Dr. Daniel Kraft is a Stanford, and Harvard, trained physician-scientist with over 20 years of innovative biomedical research and clinical experience. He is a NIH funded faculty member with the Stanford Institute for Stem Cell Biology and Regenerative Medicine and is on clinical faculty with the UCSF pediatric bone marrow transplantation service. Daniel's research has focused on novel therapies involving stem cells, including understanding and manipulating the stem cell niche (recently published in Nature and Science). Daniel is the inventor of the recently FDA approved "MarrowMiner" device for the minimally invasive harvest of bone marrow, and founder of StemCor systems, a clinical stage company which is developing the MarrowMiner and other tools and technologies to enable regenerative medicine.
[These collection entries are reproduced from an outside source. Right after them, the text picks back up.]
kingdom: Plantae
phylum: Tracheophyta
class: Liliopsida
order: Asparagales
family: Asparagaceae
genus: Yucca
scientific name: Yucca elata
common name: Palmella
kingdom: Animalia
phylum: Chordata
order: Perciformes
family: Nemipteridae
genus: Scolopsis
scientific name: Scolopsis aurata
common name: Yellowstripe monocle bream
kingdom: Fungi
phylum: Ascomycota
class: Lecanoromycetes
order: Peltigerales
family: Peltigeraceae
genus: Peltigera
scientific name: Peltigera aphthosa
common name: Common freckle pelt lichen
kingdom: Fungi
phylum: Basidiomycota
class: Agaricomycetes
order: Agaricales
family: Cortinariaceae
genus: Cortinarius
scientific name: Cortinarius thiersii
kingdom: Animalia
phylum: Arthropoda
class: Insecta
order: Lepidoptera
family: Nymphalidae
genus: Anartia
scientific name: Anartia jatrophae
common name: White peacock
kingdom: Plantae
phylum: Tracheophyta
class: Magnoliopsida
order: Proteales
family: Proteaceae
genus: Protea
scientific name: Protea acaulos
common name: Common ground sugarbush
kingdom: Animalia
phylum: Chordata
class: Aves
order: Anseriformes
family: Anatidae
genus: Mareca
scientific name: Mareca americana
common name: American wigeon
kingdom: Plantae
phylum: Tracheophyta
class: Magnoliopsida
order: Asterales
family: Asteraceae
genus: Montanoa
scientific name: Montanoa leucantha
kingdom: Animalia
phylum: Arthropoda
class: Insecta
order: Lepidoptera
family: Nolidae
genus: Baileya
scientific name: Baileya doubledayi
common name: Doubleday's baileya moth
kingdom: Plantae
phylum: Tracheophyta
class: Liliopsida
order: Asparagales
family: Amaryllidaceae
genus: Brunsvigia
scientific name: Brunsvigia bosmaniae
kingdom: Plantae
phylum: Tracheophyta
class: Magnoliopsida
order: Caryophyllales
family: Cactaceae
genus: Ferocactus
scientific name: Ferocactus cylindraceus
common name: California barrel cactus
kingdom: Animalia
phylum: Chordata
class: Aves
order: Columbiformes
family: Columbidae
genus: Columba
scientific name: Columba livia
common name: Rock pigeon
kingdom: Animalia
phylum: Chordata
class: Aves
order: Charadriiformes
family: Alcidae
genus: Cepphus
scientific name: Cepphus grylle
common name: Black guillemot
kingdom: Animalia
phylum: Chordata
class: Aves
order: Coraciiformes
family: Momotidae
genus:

Dr. Kraft obtained a degree in Biochemistry cum laude from Brown University, and went on to complete medical school at Stanford University, where he was a Howard Hughes Research Fellow and graduated with honors in research. After medical school, Dr. Kraft completed the four-year Harvard Combined Residency in Internal Medicine and Pediatrics at the Massachusetts General Hospital and Boston Children's Hospital. Dr. Kraft then returned to Stanford for fellowship training in Hematology/Oncology, an additional fellowship in Bone Marrow and Hematopoietic Stem Cell Transplantation, and a postdoctoral research fellowship in the stem cell laboratory of Irv Weissman. He is board certified in Internal Medicine, Pediatrics and BE in Hematology/Oncology. He is an avid pilot, recent NASA-Astronaut selection finalist, and serves as a flight surgeon for an F-16 squadron in the California Air National Guard.